Combustíveis e Bioenergia

Vai faltar diesel? Os riscos segundo Petrobras, MME e consultorias

Ministério diz que estoques de diesel são suficientes para abastecer o país por 38 dias caso as importações sejam zeradas

Desabastecimento de diesel, riscos segundo Petrobras, MME e consultorias. Na imagem, caminhão tanque abastece na Refinaria Duque de Caxias (Reduc), no Rio de Janeiro (Foto: Tânia Rego/Agência Brasil)
Caminhão tanque abastece na Refinaria Duque de Caxias (Reduc), no Rio de Janeiro (Foto: Tânia Rego/Agência Brasil)

RIO — Os estoques de diesel S-10 do Brasil são suficientes, hoje, para abastecer o país por 38 dias — junto com a produção nacional — caso as importações do produto sejam zeradas, informou o Ministério de Minas e Energia (MME).

Seção de dados
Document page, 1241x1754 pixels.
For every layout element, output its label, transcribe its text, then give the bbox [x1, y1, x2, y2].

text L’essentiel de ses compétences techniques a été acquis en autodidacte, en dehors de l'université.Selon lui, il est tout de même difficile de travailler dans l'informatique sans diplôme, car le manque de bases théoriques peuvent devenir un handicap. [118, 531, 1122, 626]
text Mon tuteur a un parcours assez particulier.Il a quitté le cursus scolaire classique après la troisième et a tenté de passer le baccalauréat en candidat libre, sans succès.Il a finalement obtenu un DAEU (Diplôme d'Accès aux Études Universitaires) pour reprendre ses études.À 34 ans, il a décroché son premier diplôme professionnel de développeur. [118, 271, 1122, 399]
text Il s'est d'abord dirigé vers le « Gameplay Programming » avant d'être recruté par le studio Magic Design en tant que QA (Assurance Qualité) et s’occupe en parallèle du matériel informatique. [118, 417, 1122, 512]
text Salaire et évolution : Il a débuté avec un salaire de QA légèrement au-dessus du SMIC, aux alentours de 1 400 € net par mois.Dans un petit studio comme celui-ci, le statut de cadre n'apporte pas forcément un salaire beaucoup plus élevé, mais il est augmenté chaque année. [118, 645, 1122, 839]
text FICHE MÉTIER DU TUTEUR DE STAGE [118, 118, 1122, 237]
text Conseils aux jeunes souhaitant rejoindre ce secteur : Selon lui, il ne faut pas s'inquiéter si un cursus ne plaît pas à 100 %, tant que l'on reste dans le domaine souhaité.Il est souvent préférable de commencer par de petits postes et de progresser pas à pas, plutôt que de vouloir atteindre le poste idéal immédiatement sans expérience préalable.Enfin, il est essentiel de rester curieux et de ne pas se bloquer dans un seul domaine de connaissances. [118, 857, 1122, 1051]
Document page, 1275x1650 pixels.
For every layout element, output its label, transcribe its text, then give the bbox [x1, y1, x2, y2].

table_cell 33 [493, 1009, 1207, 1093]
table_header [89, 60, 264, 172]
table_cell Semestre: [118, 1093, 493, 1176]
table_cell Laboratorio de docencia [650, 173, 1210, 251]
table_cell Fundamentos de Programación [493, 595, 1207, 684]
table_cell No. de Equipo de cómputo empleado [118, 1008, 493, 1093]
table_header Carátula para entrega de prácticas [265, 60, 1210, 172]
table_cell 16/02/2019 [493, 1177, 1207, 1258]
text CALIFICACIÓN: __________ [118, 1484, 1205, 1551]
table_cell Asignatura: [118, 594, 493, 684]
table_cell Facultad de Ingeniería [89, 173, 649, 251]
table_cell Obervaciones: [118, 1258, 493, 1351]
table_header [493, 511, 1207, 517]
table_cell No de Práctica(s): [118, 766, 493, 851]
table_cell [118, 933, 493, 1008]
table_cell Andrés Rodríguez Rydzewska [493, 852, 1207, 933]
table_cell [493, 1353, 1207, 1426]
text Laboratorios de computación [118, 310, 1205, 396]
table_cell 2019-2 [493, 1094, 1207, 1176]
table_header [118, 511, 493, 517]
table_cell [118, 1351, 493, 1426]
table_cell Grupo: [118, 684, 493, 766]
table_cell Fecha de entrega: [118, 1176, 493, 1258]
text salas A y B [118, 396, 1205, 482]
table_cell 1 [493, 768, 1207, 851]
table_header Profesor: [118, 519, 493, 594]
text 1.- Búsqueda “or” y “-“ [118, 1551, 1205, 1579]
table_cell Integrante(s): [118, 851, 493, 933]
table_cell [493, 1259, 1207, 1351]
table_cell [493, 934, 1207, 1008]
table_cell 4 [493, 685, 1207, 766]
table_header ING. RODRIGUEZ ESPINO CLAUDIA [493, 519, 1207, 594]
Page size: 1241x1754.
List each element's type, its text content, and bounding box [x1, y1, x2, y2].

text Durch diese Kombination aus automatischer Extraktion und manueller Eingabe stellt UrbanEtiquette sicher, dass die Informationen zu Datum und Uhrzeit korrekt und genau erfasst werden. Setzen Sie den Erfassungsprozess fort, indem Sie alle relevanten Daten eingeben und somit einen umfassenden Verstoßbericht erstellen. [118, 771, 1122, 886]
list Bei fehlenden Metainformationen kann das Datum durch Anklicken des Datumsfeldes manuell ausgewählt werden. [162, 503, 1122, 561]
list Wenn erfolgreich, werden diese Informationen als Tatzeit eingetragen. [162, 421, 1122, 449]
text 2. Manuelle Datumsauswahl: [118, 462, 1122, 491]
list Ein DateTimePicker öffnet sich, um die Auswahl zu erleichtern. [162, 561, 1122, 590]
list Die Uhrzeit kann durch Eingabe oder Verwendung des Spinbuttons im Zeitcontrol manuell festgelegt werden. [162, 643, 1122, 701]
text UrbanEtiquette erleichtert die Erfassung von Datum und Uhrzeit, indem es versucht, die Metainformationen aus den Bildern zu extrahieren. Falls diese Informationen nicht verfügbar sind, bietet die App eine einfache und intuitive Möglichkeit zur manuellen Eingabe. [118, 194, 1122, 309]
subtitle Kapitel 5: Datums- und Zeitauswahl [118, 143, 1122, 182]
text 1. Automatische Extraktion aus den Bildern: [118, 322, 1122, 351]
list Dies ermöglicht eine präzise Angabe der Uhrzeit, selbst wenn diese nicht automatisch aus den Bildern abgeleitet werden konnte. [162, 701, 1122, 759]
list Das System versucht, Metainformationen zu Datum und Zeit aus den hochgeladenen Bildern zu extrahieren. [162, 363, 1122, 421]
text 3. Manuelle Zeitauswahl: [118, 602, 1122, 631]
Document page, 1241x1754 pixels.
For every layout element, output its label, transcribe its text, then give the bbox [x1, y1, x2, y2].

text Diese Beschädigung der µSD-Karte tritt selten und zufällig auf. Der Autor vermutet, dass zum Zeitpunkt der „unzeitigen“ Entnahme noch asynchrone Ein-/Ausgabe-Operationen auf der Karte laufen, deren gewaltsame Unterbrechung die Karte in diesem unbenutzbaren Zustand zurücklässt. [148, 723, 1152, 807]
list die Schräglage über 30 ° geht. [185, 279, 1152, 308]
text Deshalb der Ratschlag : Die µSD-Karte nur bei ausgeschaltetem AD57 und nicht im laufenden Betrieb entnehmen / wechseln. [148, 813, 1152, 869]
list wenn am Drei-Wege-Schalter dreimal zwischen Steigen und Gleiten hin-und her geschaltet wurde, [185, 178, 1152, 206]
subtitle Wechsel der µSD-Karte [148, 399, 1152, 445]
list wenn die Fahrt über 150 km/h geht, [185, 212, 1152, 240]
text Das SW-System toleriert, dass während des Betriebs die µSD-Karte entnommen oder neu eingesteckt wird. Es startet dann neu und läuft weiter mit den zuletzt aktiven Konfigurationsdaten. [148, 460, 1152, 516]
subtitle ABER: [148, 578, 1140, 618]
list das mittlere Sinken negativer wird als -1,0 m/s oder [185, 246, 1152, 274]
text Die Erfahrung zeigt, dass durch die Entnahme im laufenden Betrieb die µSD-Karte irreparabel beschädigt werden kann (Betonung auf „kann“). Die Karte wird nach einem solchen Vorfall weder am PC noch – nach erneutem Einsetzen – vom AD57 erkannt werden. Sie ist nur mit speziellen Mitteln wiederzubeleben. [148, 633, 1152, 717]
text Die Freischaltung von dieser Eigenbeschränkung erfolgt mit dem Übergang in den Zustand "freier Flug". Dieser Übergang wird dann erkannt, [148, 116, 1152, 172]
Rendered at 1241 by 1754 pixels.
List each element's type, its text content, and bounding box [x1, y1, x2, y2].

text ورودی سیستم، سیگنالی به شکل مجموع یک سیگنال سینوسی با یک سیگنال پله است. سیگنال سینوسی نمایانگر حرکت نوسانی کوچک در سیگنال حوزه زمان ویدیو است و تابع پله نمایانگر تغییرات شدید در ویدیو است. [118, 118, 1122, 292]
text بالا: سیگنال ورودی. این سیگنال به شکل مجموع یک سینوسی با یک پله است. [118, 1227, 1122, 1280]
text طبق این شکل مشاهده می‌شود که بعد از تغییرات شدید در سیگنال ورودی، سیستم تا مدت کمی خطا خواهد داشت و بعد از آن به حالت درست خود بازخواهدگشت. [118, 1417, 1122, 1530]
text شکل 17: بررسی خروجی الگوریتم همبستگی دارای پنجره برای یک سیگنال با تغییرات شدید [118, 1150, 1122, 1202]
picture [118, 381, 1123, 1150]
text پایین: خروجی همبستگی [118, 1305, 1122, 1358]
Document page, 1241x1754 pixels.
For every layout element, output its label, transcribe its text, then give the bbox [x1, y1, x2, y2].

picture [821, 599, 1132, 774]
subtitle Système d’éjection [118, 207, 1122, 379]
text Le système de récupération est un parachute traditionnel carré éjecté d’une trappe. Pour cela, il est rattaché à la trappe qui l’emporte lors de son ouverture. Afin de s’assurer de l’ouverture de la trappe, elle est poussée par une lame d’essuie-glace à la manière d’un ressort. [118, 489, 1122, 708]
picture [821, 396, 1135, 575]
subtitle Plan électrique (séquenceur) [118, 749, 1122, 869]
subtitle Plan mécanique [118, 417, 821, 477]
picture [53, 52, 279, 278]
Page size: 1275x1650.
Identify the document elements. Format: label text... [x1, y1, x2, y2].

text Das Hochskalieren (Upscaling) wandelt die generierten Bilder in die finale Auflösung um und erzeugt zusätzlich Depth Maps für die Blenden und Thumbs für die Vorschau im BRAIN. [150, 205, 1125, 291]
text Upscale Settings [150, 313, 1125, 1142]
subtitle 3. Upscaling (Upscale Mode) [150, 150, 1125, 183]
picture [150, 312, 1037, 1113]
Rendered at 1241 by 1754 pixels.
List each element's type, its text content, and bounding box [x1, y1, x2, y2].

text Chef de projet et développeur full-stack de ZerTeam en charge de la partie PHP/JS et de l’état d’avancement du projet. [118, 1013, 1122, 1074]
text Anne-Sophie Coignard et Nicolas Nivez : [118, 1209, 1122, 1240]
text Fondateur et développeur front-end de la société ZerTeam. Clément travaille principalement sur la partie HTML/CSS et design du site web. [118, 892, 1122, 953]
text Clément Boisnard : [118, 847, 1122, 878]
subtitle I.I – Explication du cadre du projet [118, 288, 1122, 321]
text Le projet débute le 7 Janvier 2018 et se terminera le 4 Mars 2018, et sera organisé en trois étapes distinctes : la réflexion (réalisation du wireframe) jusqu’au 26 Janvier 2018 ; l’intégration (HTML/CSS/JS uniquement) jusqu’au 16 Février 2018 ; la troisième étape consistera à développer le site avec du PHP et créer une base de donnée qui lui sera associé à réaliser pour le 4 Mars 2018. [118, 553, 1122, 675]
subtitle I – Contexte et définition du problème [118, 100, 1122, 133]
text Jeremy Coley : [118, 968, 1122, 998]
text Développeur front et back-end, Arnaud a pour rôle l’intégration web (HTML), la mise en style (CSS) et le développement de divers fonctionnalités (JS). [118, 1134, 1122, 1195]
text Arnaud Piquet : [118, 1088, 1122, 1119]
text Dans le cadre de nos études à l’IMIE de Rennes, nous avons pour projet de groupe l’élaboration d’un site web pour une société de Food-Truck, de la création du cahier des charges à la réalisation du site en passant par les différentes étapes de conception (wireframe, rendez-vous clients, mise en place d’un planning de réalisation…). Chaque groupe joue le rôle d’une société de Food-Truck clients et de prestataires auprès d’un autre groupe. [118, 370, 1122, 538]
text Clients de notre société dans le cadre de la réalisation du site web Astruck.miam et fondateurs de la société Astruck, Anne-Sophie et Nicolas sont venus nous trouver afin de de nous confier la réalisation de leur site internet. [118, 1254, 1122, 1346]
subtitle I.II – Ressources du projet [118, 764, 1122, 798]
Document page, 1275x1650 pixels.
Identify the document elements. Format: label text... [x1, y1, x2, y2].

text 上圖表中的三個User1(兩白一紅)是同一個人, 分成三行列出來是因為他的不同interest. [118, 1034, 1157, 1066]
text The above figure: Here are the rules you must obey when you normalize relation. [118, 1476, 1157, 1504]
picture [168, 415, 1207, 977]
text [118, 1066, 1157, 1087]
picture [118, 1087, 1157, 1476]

Tarefas
(1) Responda às perguntas abaixo com base no texto sobre o abastecimento de diesel:
(a) Quais fontes de avaliação dos riscos são citadas no título?
(b) Em qual refinaria o caminhão-tanque da foto está abastecendo, e em que local ela fica?
(c) Por quantos dias, segundo o MME, os estoques de diesel S-10, junto com a produção nacional, bastariam para abastecer o país caso as importações fossem zeradas?
(2) Redija a continuação do texto sobre o abastecimento de diesel, começando logo após a última frase apresentada.

Respostas das tarefas
(1)
(a) Petrobras, MME e consultorias.
(b) Na Refinaria Duque de Caxias (Reduc), no Rio de Janeiro.
(c) Por 38 dias.

(2)
Em resposta às preocupações compartilhadas pela Petrobras, sobre possíveis problemas no abastecimento no segundo semestre, o MME destacou, em nota, que os fatos apresentados são “amplamente conhecidos e monitorados”.

Jair Bolsonaro (PL) demitiu o presidente da Petrobras, José Mauro Coelho, e pressiona a estatal para que ela reveja a sua política de preços de combustíveis.

A gestão de Coelho — que permanece no cargo até a efetivação da troca no comando da companhia — reforçou nos últimos dias a necessidade de manutenção da prática de preços de mercado, alinhados às cotações internacionais.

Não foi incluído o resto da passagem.